===== ENTRIES PROVIDED =====

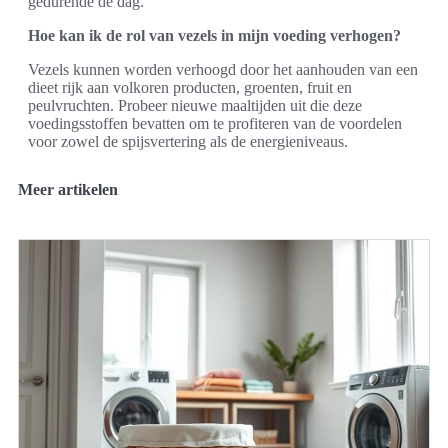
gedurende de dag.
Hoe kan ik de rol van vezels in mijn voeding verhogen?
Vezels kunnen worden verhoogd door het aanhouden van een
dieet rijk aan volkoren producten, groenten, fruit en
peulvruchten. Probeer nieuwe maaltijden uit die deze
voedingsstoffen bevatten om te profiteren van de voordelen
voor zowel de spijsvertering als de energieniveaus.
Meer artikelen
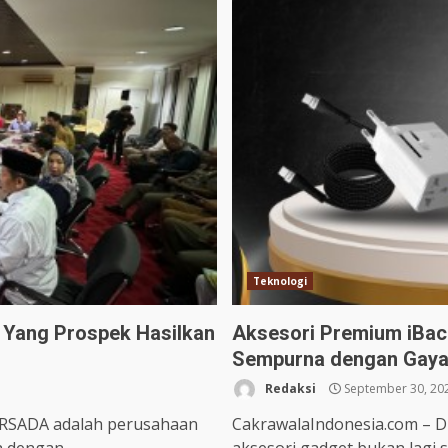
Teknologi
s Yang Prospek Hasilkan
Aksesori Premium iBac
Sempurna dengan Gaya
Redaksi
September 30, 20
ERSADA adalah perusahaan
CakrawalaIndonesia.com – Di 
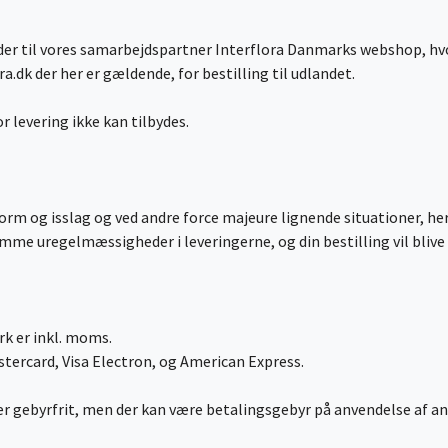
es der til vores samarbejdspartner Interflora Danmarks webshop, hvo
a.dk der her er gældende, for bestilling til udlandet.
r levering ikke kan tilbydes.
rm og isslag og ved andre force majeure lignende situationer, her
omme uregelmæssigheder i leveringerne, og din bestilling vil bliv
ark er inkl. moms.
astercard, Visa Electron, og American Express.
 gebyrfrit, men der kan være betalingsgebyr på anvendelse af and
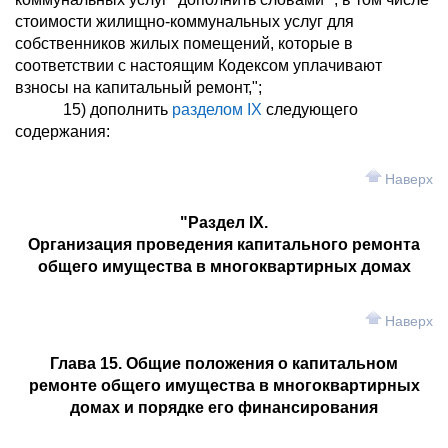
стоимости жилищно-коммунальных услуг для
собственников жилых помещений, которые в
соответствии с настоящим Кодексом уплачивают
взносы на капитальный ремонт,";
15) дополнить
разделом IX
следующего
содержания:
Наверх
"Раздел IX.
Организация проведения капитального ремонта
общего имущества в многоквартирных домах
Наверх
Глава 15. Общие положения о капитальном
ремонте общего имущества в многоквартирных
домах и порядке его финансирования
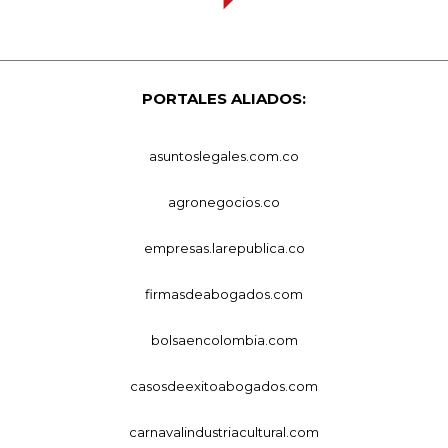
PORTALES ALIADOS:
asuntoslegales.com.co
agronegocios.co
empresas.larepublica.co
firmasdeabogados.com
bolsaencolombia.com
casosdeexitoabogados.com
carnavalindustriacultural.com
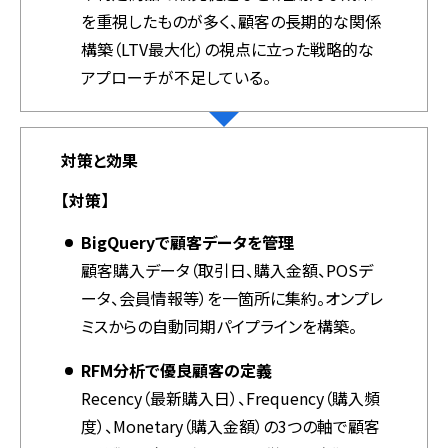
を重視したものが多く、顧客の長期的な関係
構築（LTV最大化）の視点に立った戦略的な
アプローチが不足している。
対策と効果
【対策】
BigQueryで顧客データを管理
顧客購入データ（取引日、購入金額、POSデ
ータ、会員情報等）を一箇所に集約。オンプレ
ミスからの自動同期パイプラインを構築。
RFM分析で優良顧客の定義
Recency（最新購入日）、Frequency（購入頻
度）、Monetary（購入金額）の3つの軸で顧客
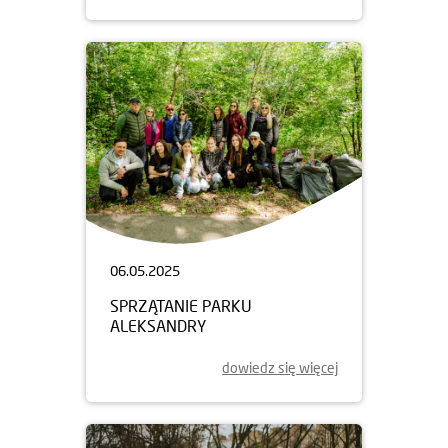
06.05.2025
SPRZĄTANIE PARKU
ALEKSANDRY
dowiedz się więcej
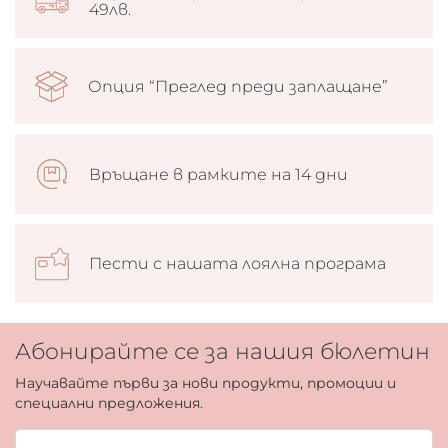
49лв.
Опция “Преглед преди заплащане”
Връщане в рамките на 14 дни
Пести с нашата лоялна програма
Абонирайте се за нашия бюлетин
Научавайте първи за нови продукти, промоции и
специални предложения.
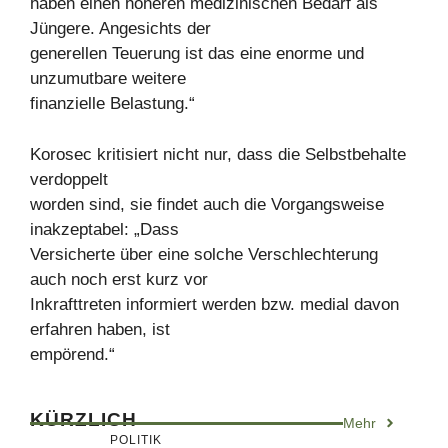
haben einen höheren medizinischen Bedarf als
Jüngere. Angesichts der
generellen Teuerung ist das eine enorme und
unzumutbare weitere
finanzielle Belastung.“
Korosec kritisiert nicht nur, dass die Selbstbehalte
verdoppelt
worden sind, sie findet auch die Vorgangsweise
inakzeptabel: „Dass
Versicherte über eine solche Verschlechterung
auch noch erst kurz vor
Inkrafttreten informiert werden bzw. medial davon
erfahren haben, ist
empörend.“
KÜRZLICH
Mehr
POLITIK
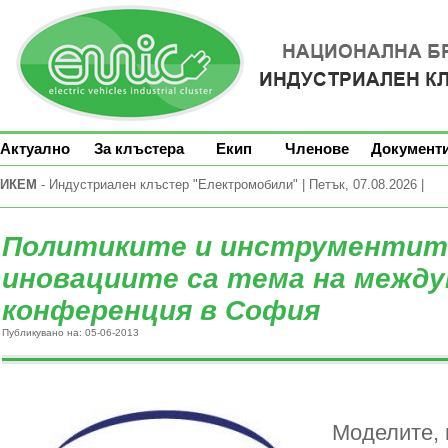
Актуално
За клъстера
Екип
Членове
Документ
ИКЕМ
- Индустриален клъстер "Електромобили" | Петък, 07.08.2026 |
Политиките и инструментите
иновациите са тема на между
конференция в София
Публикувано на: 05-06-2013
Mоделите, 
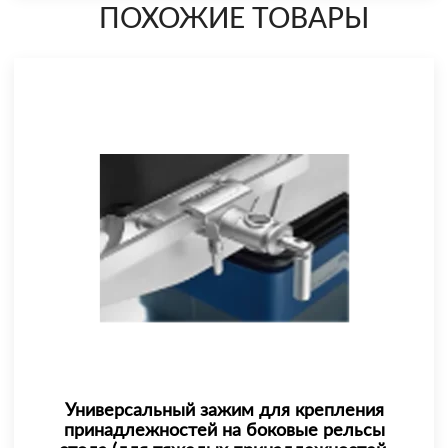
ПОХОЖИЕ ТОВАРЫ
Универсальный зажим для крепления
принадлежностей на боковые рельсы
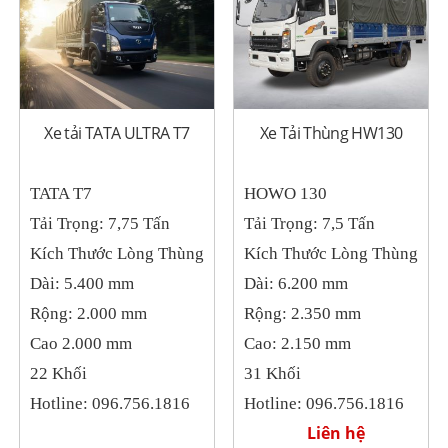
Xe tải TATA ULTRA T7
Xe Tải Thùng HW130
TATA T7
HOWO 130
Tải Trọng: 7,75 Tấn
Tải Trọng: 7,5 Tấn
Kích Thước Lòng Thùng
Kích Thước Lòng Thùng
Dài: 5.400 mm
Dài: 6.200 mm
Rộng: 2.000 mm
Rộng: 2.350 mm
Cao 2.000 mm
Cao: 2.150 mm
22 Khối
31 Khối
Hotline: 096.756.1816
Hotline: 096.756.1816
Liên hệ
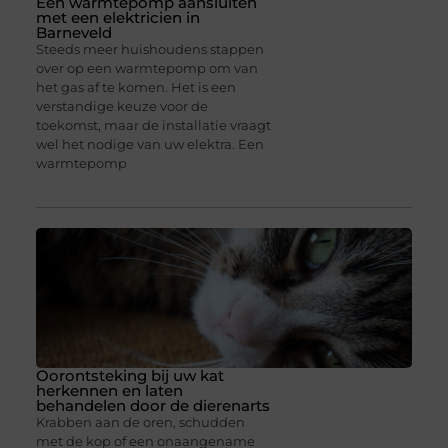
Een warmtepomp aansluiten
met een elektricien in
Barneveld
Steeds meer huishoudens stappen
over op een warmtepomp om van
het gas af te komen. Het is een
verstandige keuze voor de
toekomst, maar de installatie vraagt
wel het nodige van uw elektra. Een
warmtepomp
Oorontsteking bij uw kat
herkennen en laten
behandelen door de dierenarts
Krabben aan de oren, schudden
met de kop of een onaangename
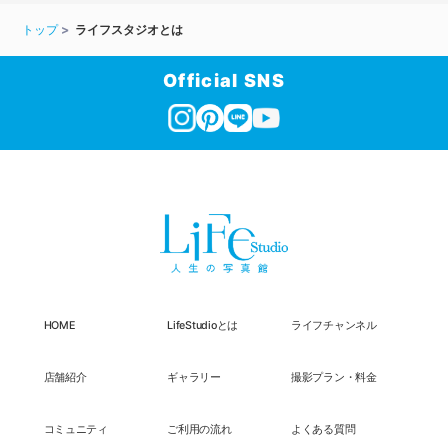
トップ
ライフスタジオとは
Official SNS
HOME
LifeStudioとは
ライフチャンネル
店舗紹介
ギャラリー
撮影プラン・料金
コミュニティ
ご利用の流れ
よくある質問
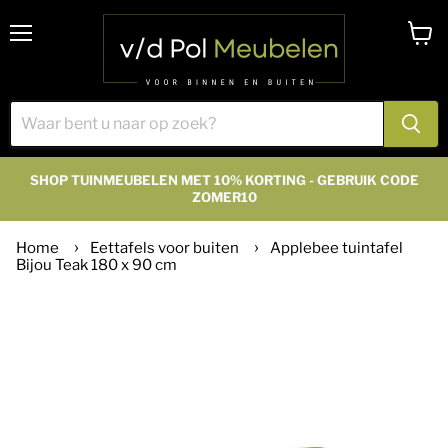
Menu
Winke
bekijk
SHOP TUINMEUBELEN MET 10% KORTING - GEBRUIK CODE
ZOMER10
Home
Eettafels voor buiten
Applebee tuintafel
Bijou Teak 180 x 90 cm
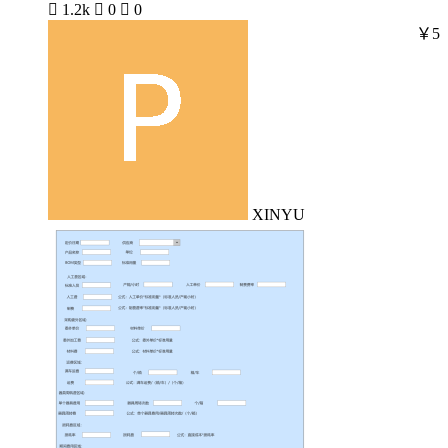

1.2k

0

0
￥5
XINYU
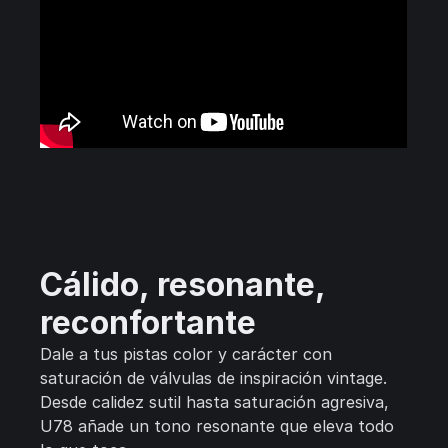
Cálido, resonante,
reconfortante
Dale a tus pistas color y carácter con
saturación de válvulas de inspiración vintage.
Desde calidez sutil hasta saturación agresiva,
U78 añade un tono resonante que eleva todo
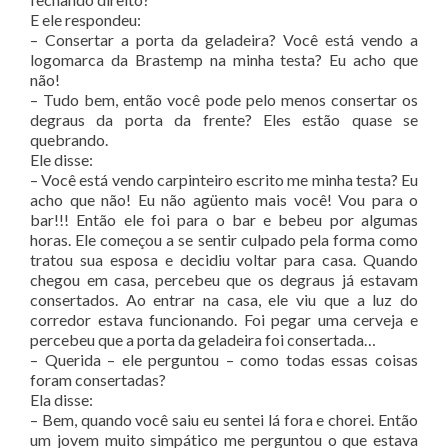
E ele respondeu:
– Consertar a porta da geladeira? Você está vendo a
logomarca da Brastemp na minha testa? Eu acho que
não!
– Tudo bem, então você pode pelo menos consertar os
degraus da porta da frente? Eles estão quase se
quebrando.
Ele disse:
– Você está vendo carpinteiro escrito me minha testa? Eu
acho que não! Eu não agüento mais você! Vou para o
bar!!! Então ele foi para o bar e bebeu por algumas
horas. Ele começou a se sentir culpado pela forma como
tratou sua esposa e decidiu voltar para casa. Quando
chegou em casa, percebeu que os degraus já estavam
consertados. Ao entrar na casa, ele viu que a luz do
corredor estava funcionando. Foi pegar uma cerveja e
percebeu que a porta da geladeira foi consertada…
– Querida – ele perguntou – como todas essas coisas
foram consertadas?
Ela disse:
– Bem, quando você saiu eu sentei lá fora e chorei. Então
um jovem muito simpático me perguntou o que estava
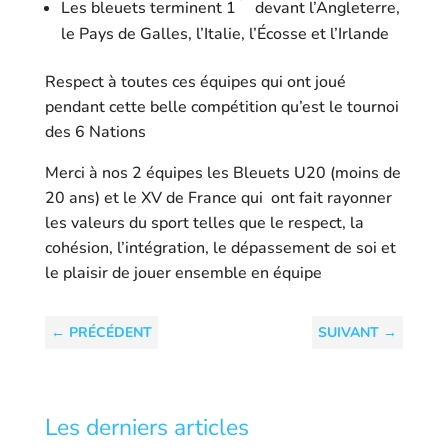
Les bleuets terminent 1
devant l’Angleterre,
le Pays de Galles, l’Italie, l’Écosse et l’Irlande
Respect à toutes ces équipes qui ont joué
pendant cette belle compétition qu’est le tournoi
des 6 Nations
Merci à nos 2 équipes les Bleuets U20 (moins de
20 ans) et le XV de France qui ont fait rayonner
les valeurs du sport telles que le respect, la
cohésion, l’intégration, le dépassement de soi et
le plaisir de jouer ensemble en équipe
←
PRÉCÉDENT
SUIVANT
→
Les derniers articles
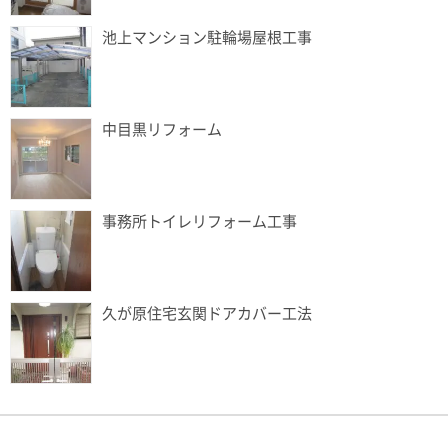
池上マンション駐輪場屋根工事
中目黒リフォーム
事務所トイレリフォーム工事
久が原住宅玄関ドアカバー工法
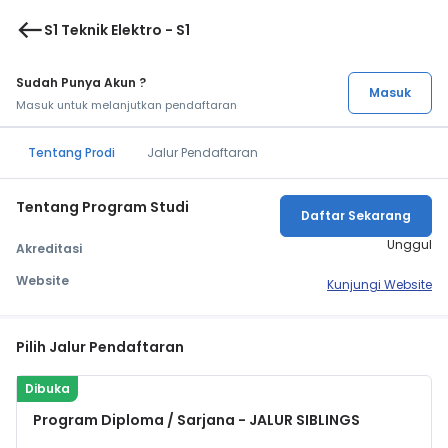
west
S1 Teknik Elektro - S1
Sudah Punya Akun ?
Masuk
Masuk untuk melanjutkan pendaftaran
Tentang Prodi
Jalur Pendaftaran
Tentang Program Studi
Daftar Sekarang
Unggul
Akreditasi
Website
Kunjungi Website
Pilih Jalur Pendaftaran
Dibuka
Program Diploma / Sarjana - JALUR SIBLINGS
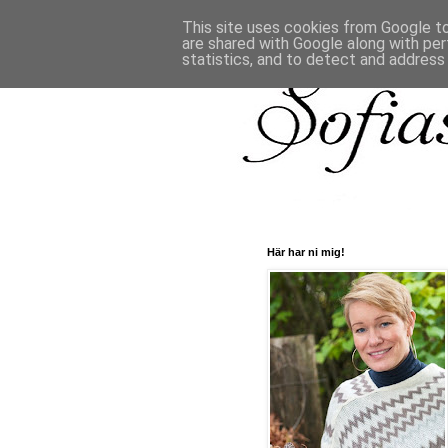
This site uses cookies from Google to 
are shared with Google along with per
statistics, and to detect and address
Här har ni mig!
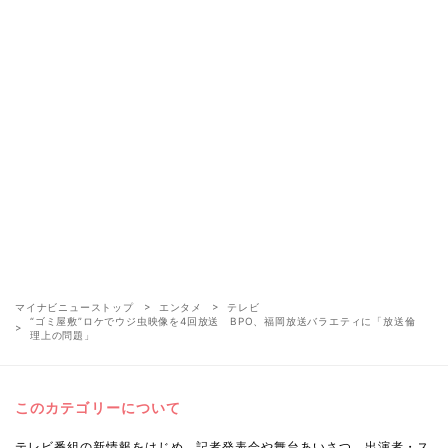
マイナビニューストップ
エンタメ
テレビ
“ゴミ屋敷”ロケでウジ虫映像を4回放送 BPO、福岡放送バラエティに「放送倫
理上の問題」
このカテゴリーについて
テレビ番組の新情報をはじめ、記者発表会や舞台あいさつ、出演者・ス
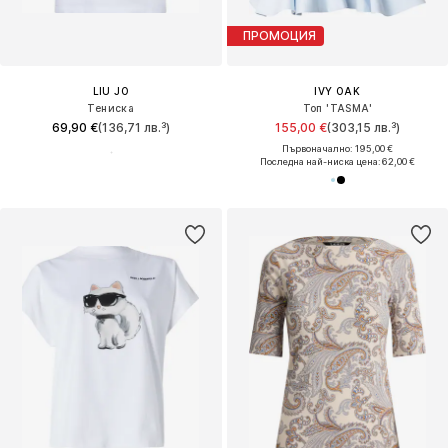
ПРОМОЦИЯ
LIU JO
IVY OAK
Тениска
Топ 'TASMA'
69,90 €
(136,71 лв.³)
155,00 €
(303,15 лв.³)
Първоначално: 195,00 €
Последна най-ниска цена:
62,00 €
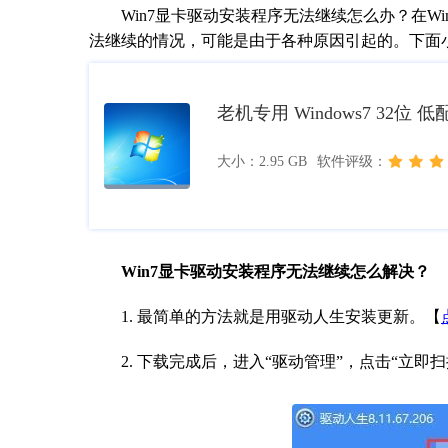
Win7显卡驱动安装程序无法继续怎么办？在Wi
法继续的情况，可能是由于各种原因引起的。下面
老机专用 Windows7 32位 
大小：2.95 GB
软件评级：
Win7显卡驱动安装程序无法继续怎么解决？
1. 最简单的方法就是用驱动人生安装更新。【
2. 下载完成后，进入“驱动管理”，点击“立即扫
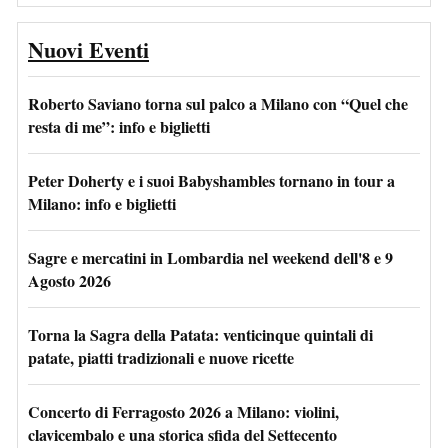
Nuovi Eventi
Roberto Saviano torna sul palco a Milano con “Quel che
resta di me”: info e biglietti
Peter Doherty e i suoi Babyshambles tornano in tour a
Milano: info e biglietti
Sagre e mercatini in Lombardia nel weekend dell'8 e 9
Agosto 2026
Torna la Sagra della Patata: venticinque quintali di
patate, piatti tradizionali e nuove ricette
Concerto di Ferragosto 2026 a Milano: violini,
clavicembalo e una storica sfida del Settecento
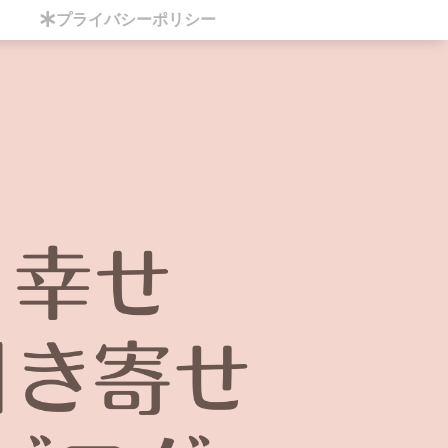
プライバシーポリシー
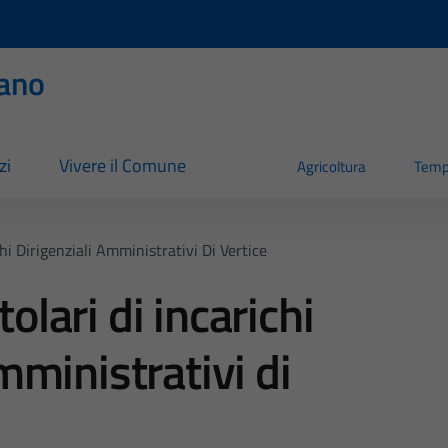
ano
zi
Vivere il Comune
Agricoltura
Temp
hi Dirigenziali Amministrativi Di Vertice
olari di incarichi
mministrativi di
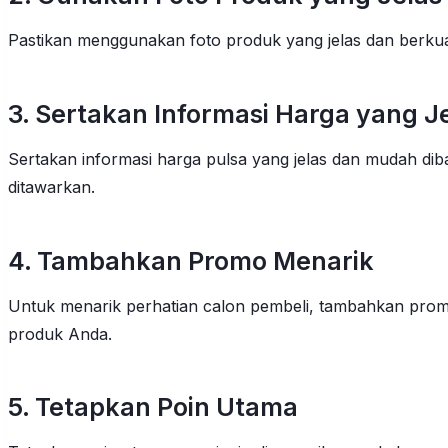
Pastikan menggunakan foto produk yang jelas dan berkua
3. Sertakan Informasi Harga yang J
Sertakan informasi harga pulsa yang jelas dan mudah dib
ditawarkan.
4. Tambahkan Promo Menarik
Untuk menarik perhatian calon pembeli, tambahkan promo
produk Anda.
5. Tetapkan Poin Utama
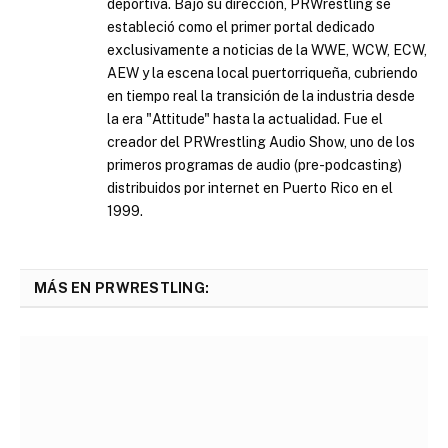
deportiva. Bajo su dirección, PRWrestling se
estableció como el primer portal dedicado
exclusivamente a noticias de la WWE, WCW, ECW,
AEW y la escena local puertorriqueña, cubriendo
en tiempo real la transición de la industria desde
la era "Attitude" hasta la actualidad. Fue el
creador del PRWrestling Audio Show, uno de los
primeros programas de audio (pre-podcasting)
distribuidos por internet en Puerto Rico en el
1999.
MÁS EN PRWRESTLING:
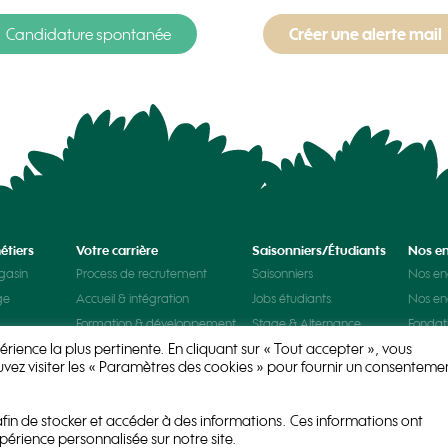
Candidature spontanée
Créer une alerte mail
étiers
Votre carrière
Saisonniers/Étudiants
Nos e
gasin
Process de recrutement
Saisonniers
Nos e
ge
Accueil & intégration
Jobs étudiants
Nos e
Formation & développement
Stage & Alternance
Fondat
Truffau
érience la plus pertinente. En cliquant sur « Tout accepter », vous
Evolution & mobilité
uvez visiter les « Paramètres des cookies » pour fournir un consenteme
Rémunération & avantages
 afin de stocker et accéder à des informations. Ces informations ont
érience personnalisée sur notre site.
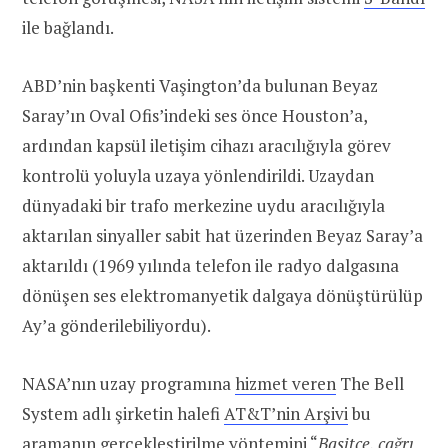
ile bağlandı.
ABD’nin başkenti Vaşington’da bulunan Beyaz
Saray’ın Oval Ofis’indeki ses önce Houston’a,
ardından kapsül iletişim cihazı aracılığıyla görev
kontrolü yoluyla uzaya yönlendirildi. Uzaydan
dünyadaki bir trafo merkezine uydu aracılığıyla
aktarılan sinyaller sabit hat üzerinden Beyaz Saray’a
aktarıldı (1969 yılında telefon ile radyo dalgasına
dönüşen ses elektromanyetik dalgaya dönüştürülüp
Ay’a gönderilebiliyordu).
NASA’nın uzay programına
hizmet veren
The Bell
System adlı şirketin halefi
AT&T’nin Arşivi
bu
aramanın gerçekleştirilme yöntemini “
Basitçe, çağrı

=====

Where a picture appears in the records above, omit it, and transcribe exactly the stretch of lines from the one with "agronegocios.co" through the one with "SPRZĄTANIE PARKU".

_ANSWER FOR THIS EXERCISE_
agronegocios.co
empresas.larepublica.co
firmasdeabogados.com
bolsaencolombia.com
casosdeexitoabogados.com
carnavalindustriacultural.com
を重視したものが多く、顧客の長期的な関係
構築（LTV最大化）の視点に立った戦略的な
アプローチが不足している。
対策と効果
【対策】
BigQueryで顧客データを管理
顧客購入データ（取引日、購入金額、POSデ
ータ、会員情報等）を一箇所に集約。オンプレ
ミスからの自動同期パイプラインを構築。
RFM分析で優良顧客の定義
Recency（最新購入日）、Frequency（購入頻
度）、Monetary（購入金額）の3つの軸で顧客
06.05.2025
SPRZĄTANIE PARKU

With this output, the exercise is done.